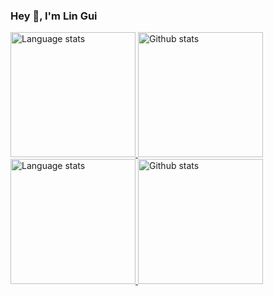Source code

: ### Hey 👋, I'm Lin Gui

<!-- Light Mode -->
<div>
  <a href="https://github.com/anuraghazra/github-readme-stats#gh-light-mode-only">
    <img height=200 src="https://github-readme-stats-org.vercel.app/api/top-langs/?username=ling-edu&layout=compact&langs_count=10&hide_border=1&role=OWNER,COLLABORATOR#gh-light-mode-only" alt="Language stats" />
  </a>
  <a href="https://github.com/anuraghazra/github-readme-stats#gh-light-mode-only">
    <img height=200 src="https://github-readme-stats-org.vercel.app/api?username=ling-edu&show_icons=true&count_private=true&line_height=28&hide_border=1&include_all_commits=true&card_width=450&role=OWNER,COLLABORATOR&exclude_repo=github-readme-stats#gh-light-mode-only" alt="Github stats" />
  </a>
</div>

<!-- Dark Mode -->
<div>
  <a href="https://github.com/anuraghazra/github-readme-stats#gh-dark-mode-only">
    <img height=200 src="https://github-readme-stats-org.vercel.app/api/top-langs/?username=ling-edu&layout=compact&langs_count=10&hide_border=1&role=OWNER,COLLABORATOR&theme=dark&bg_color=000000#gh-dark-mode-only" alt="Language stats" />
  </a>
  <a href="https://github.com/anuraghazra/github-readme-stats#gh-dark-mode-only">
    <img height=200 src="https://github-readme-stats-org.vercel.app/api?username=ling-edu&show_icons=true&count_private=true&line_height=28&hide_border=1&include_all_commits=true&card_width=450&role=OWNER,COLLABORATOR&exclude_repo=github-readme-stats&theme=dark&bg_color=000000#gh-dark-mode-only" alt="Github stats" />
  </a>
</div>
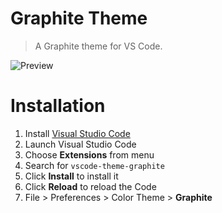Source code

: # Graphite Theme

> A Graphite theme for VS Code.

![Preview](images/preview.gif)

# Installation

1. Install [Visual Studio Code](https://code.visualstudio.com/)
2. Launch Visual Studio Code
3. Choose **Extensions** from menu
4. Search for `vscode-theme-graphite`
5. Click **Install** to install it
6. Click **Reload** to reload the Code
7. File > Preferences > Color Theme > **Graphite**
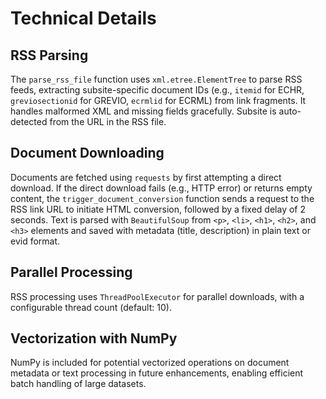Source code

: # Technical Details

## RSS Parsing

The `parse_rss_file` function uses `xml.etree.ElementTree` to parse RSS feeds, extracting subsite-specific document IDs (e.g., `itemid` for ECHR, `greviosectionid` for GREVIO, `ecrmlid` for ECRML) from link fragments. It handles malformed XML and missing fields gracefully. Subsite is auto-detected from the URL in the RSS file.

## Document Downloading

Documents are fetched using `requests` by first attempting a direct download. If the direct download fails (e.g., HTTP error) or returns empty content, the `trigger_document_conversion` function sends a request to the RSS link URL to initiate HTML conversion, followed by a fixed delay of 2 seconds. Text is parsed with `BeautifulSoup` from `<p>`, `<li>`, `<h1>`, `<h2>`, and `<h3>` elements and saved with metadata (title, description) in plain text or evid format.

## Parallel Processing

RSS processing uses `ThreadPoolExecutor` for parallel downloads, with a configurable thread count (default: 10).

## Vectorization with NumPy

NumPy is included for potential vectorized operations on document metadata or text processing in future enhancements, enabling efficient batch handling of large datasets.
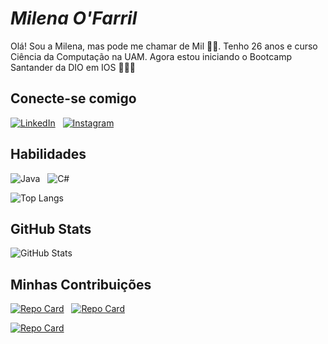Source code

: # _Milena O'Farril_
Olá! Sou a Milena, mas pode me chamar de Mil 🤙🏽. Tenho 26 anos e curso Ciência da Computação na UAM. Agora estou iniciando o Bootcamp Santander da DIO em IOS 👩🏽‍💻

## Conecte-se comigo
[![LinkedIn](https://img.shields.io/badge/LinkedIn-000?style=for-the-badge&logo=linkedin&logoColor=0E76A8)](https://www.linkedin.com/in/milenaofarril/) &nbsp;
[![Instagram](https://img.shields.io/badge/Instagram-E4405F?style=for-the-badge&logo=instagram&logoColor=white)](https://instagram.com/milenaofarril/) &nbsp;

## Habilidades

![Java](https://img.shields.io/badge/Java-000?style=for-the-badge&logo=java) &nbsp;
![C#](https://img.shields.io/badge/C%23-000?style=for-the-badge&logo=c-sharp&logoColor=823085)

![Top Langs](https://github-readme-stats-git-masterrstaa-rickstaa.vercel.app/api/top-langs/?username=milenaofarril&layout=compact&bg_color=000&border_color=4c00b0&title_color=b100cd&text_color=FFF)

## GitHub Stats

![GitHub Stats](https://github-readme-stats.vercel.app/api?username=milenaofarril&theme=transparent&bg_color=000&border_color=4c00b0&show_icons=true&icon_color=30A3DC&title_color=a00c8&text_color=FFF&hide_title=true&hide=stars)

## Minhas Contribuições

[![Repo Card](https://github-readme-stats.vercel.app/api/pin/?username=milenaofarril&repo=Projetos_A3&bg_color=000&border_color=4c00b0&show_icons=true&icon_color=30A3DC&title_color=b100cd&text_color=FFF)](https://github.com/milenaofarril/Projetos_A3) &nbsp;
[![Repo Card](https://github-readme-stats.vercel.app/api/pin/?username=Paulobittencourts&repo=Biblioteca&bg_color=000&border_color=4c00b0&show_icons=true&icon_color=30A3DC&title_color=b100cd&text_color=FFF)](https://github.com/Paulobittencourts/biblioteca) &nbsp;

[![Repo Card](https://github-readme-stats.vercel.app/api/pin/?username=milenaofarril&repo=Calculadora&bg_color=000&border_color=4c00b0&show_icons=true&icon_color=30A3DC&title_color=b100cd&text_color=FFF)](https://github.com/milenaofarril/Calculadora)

========

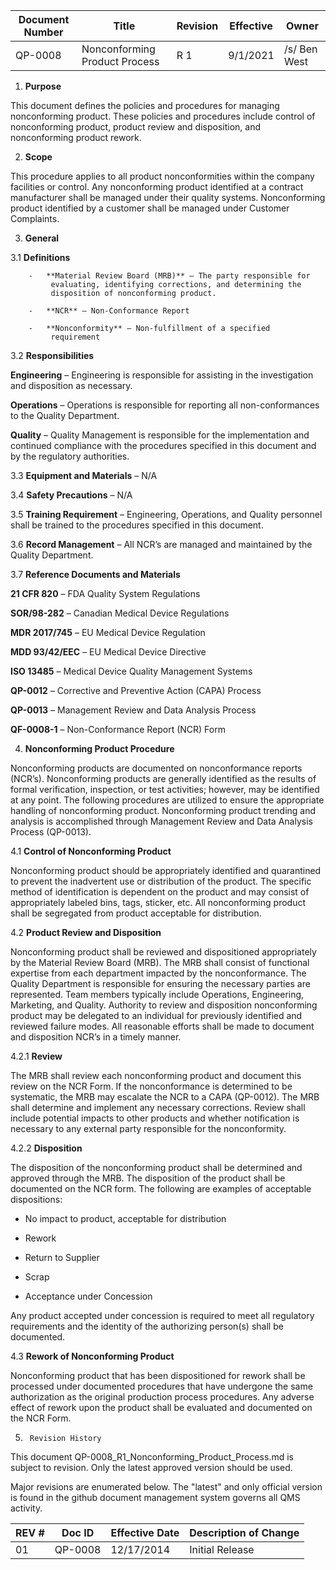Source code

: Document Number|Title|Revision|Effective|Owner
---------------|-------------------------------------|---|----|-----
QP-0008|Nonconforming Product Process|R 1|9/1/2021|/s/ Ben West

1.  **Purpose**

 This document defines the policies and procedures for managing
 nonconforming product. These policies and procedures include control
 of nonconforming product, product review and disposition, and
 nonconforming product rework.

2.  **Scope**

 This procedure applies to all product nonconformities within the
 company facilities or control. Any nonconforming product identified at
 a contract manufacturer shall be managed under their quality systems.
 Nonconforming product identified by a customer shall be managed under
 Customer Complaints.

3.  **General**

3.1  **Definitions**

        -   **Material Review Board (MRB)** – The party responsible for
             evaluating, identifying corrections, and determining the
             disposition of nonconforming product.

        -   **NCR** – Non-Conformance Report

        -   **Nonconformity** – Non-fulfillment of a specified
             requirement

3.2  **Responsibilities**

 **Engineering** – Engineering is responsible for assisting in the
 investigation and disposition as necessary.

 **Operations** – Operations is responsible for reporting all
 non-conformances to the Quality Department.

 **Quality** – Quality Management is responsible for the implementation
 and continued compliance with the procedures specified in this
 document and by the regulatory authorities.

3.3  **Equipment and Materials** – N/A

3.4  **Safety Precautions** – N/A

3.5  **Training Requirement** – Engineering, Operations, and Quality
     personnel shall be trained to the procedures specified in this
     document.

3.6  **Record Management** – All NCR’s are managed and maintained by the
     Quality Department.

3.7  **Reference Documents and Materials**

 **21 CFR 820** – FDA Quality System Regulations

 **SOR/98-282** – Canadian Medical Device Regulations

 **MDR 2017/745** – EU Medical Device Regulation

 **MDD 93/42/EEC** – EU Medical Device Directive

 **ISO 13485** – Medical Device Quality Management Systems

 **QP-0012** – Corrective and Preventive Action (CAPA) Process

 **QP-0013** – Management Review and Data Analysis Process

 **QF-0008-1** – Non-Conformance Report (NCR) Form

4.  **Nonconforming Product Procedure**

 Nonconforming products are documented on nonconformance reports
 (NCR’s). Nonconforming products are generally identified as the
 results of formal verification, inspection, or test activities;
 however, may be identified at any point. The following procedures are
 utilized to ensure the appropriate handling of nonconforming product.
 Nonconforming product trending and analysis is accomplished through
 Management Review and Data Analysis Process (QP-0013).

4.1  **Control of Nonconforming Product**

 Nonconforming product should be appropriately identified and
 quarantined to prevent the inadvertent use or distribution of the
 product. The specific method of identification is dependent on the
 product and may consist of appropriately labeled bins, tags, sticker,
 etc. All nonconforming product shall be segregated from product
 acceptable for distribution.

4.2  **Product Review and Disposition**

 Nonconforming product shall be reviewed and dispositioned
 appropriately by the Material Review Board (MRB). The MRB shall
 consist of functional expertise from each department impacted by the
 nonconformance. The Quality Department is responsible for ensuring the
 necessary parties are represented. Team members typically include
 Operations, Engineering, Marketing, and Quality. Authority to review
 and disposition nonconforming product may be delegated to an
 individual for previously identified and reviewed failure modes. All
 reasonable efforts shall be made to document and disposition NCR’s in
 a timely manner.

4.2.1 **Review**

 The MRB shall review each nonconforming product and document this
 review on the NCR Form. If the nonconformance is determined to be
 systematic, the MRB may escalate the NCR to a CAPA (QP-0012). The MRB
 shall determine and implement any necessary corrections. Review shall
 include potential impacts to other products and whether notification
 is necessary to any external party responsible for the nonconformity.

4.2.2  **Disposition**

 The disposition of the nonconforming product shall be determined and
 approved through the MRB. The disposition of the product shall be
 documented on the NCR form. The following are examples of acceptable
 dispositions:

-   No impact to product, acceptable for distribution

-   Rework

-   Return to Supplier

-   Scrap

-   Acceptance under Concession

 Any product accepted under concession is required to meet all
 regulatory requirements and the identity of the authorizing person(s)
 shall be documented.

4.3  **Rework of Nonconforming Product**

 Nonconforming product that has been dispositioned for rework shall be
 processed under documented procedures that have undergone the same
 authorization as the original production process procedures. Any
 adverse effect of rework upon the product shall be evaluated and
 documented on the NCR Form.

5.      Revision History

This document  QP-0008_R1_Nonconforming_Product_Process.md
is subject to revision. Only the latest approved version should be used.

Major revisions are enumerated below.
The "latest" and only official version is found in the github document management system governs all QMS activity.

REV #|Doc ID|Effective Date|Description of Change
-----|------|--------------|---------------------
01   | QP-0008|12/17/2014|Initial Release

========

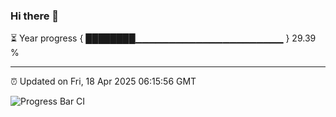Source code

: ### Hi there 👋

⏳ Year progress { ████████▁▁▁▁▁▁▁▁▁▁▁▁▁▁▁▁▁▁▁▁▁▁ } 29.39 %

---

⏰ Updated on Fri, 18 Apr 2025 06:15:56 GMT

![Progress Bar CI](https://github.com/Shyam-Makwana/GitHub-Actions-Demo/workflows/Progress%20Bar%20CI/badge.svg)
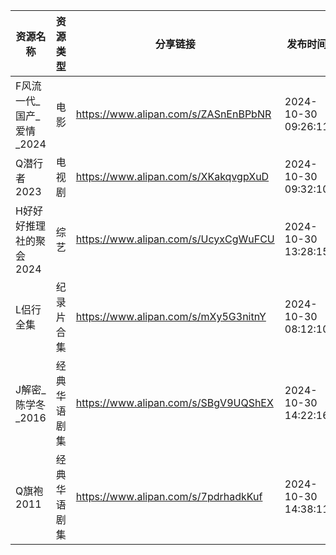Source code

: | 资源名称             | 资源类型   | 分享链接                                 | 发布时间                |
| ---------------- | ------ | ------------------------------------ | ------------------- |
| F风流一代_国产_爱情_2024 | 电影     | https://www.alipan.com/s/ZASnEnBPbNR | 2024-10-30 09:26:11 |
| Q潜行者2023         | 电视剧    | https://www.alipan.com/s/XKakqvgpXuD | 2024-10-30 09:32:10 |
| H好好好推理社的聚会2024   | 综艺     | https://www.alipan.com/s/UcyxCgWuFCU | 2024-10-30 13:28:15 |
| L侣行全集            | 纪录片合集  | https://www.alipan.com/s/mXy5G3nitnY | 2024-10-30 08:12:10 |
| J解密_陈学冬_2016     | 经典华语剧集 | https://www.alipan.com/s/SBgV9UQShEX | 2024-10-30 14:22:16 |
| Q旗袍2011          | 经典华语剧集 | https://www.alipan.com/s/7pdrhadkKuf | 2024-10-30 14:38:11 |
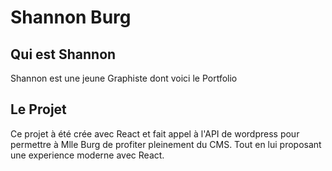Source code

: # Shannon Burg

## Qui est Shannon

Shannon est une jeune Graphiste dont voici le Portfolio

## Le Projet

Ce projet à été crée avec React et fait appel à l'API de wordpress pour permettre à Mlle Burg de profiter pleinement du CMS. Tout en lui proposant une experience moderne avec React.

========

▶ _EXERCISE REQUIREMENTS_
Look above for the line holding "however, may be" and the line holding "etc. All nonconforming", then output exactly those two lines and every line between them, nothing more.

▶ _WRITTEN SOLUTION_
 however, may be identified at any point. The following procedures are
 utilized to ensure the appropriate handling of nonconforming product.
 Nonconforming product trending and analysis is accomplished through
 Management Review and Data Analysis Process (QP-0013).

4.1  **Control of Nonconforming Product**

 Nonconforming product should be appropriately identified and
 quarantined to prevent the inadvertent use or distribution of the
 product. The specific method of identification is dependent on the
 product and may consist of appropriately labeled bins, tags, sticker,
 etc. All nonconforming product shall be segregated from product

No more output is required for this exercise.